(Extracted page text data)
--- START ---

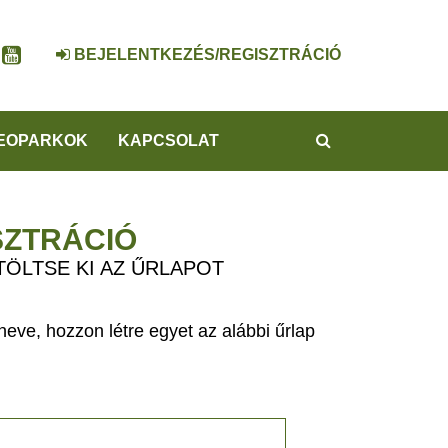
BEJELENTKEZÉS/REGISZTRÁCIÓ
KERESÉS
EOPARKOK
KAPCSOLAT
SZTRÁCIÓ
TÖLTSE KI AZ ŰRLAPOT
eve, hozzon létre egyet az alábbi űrlap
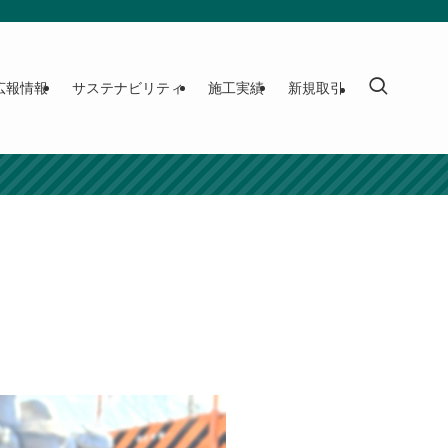
広報情報
サステナビリティ
施工実績
新規取引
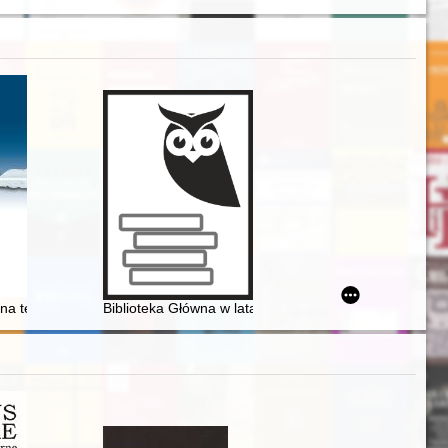
 przyrody w Polsce
na temat sprawowania urzędów państwowych na podstawie XI i XII księ
Biblioteka Główna w latach 2001-2011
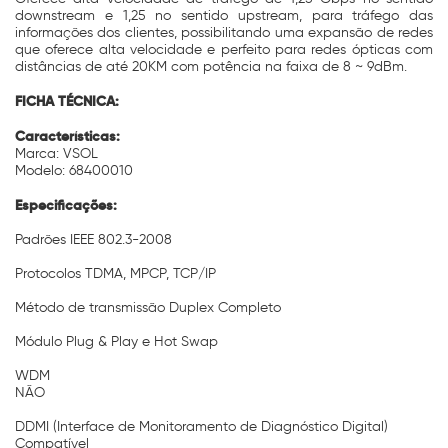
downstream e 1,25 no sentido upstream, para tráfego das
informações dos clientes, possibilitando uma expansão de redes
que oferece alta velocidade e perfeito para redes ópticas com
distâncias de até 20KM com potência na faixa de 8 ~ 9dBm.
FICHA TÉCNICA:
Características:
Marca: VSOL
Modelo: 68400010
Especificações:
Padrões IEEE 802.3-2008
Protocolos TDMA, MPCP, TCP/IP
Método de transmissão Duplex Completo
Módulo Plug & Play e Hot Swap
WDM
NÃO
DDMI (Interface de Monitoramento de Diagnóstico Digital)
Compatível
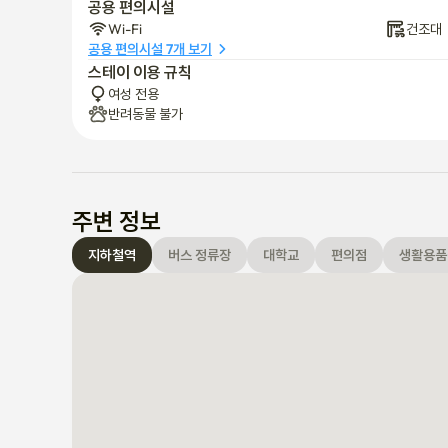
공용 편의시설
Wi-Fi
건조대
공용 편의시설 7개 보기
스테이 이용 규칙
여성 전용
반려동물 불가
주변 정보
지하철역
버스 정류장
대학교
편의점
생활용품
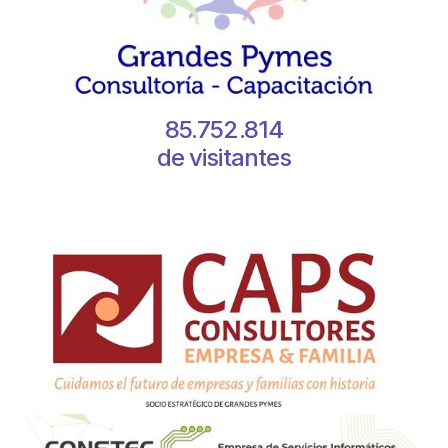
85.752.814
de visitantes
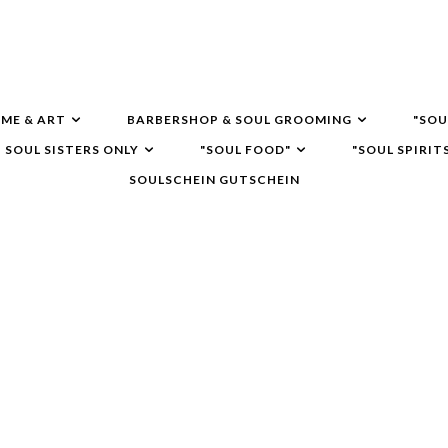
ME & ART
BARBERSHOP & SOUL GROOMING
"SOU
SOUL SISTERS ONLY
"SOUL FOOD"
"SOUL SPIRIT
SOULSCHEIN GUTSCHEIN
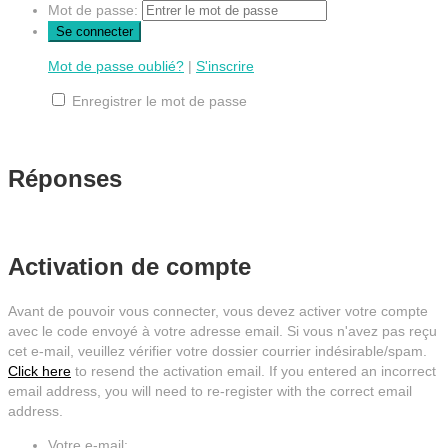
Mot de passe:
Mot de passe oublié?
|
S'inscrire
Enregistrer le mot de passe
Réponses
Activation de compte
Avant de pouvoir vous connecter, vous devez activer votre compte
avec le code envoyé à votre adresse email. Si vous n'avez pas reçu
cet e-mail, veuillez vérifier votre dossier courrier indésirable/spam.
Click here
to resend the activation email. If you entered an incorrect
email address, you will need to re-register with the correct email
address.
Votre e-mail:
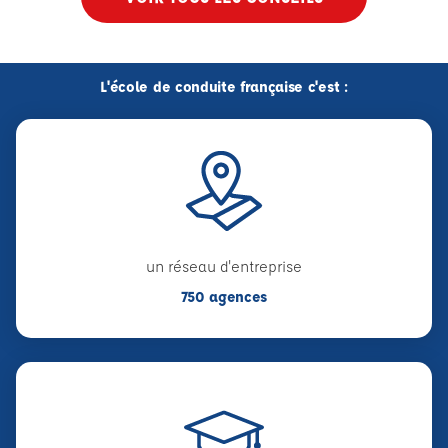
L'école de conduite française c'est :
un réseau d'entreprise
750 agences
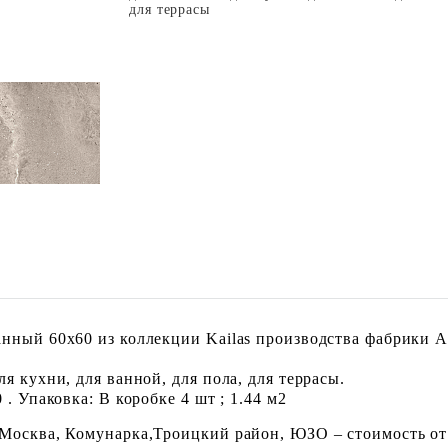
для террасы
нный 60x60 из коллекции Kailas производства фабрики A
я кухни, для ванной, для пола, для террасы.
. Упаковка: В коробке 4 шт ; 1.44 м2
 Москва, Комунарка,Троицкий район, ЮЗО – стоимость от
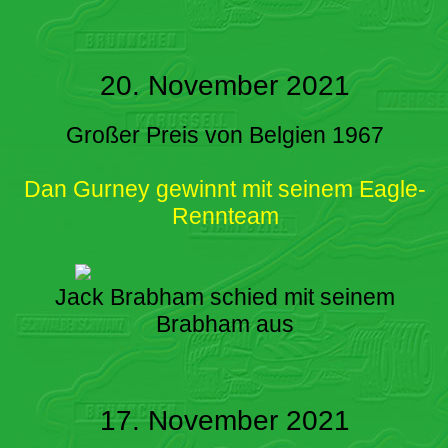
20. November 2021
Großer Preis von Belgien 1967
Dan Gurney gewinnt mit seinem Eagle-
Rennteam
Jack Brabham schied mit seinem
Brabham aus
17. November 2021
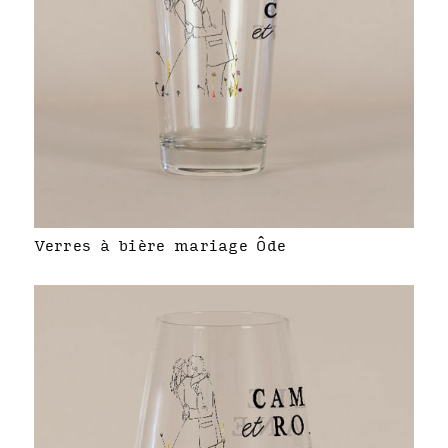
Verres à bière mariage Ôde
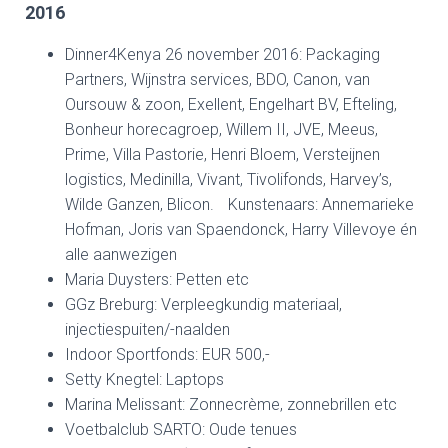
2016
Dinner4Kenya 26 november 2016: Packaging
Partners, Wijnstra services, BDO, Canon, van
Oursouw & zoon, Exellent, Engelhart BV, Efteling,
Bonheur horecagroep, Willem II, JVE, Meeus,
Prime, Villa Pastorie, Henri Bloem, Versteijnen
logistics, Medinilla, Vivant, Tivolifonds, Harvey’s,
Wilde Ganzen, Blicon. Kunstenaars: Annemarieke
Hofman, Joris van Spaendonck, Harry Villevoye én
alle aanwezigen
Maria Duysters: Petten etc
GGz Breburg: Verpleegkundig materiaal,
injectiespuiten/-naalden
Indoor Sportfonds: EUR 500,-
Setty Knegtel: Laptops
Marina Melissant: Zonnecrème, zonnebrillen etc
Voetbalclub SARTO: Oude tenues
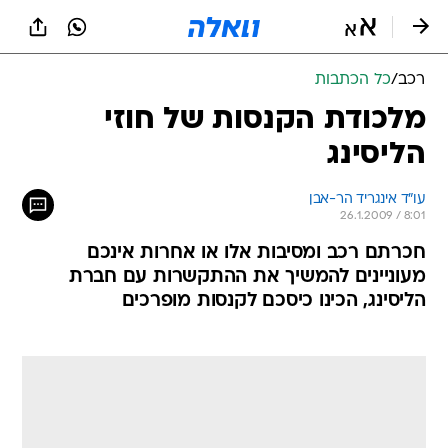
רכב
/
כל הכתבות
מלכודת הקנסות של חוזי
הליסינג
עו"ד אינגריד הר-אבן
26.1.2009 / 8:01
חכרתם רכב ומסיבות אלו או אחרות אינכם
מעוניינים להמשיך את ההתקשרות עם חברת
הליסינג, הכינו כיסכם לקנסות מופרכים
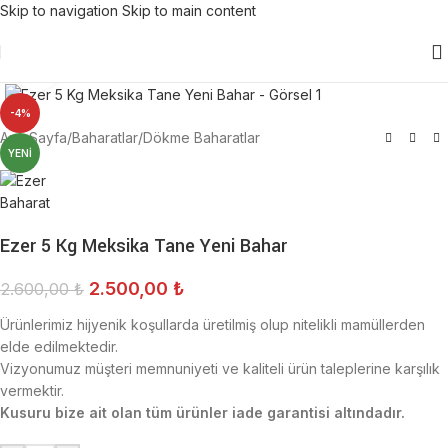
Skip to navigation
Skip to main content
Click to enlarge
-4%
Ana Sayfa
/
Baharatlar
/
Dökme Baharatlar
YENI
Ezer 5 Kg Meksika Tane Yeni Bahar
2.500,00
₺
2.600,00
₺
Ürünlerimiz hijyenik koşullarda üretilmiş olup nitelikli mamüllerden
elde edilmektedir.
Vizyonumuz müşteri memnuniyeti ve kaliteli ürün taleplerine karşılık
vermektir.
Kusuru bize ait olan tüm ürünler iade garantisi altındadır.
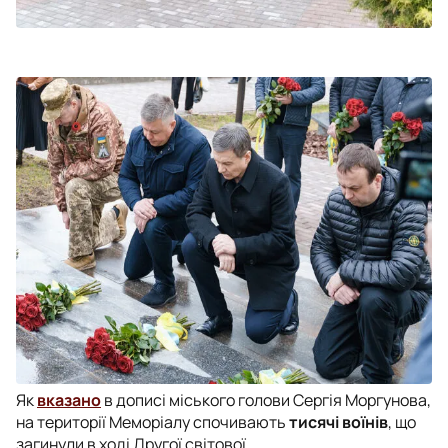
Як
вказано
в дописі міського голови Сергія Моргунова,
на території Меморіалу спочивають
тисячі воїнів
, що
загинули в ході Другої світової.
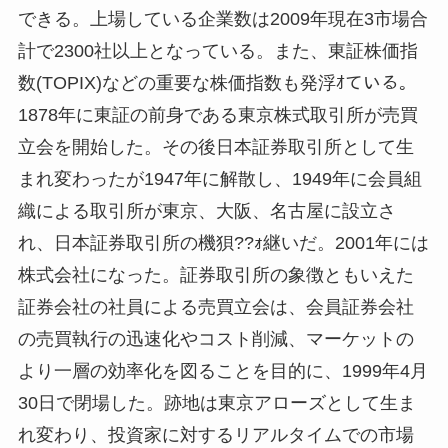
できる。上場している企業数は2009年現在3市場合
計で2300社以上となっている。また、東証株価指
数(TOPIX)などの重要な株価指数も発浮ｵている。
1878年に東証の前身である東京株式取引所が売買
立会を開始した。その後日本証券取引所として生
まれ変わったが1947年に解散し、1949年に会員組
織による取引所が東京、大阪、名古屋に設立さ
れ、日本証券取引所の機狽??ｫ継いだ。2001年には
株式会社になった。証券取引所の象徴ともいえた
証券会社の社員による売買立会は、会員証券会社
の売買執行の迅速化やコスト削減、マーケットの
より一層の効率化を図ることを目的に、1999年4月
30日で閉場した。跡地は東京アローズとして生ま
れ変わり、投資家に対するリアルタイムでの市場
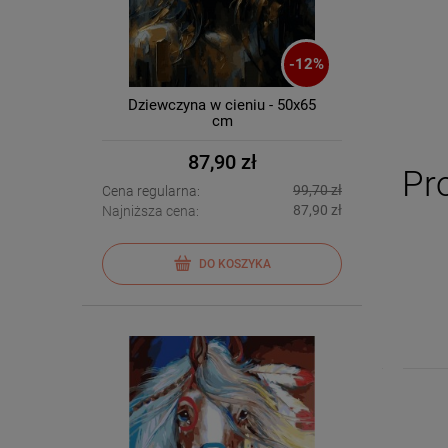
-
12
%
Dziewczyna w cieniu - 50x65
cm
87,90 zł
Pr
99,70 zł
Cena regularna:
87,90 zł
Najniższa cena:
DO KOSZYKA
Rama - Białe drewno
59,70 zł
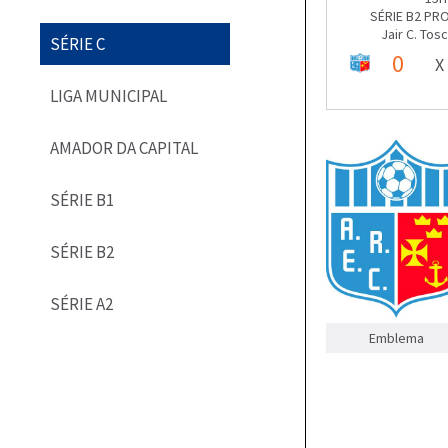
SÉRIE B2 PR
Jair C. Tos
SÉRIE C
0
X
LIGA MUNICIPAL
AMADOR DA CAPITAL
SÉRIE B1
SÉRIE B2
SÉRIE A2
Emblema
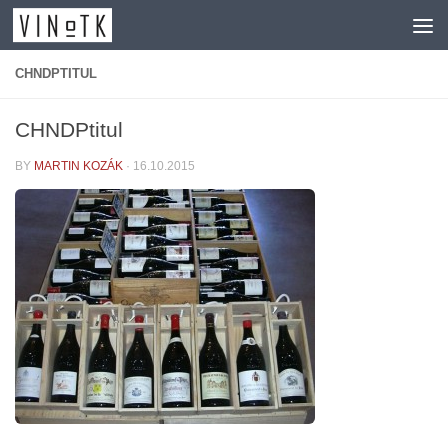
Skip to content
CHNDPTITUL
CHNDPtitul
BY
MARTIN KOZÁK
·
16.10.2015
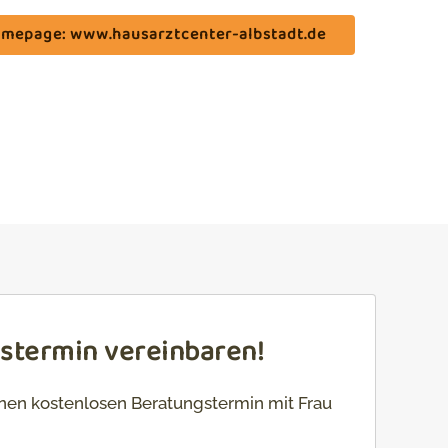
omepage: www.hausarztcenter-albstadt.de
gstermin vereinbaren!
einen kostenlosen Beratungstermin mit Frau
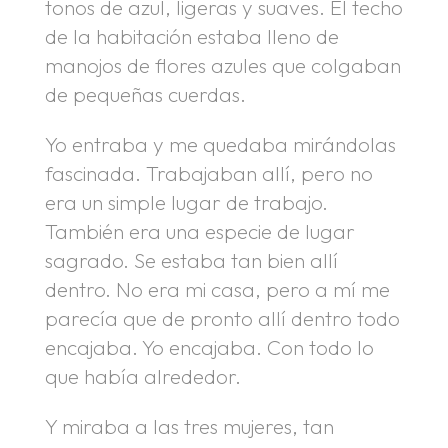
tonos de azul, ligeras y suaves. El techo
de la habitación estaba lleno de
manojos de flores azules que colgaban
de pequeñas cuerdas.
Yo entraba y me quedaba mirándolas
fascinada. Trabajaban allí, pero no
era un simple lugar de trabajo.
También era una especie de lugar
sagrado. Se estaba tan bien allí
dentro. No era mi casa, pero a mí me
parecía que de pronto allí dentro todo
encajaba. Yo encajaba. Con todo lo
que había alrededor.
Y miraba a las tres mujeres, tan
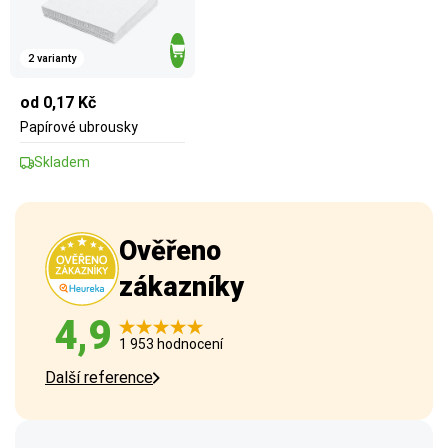
2 varianty
od 0,17 Kč
Papírové ubrousky
Skladem
Ověřeno
zákazníky
4,9
1 953 hodnocení
Další reference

--- END ---

Copy out every line in the items above that contains the word "lugar".

era un simple lugar de trabajo.
También era una especie de lugar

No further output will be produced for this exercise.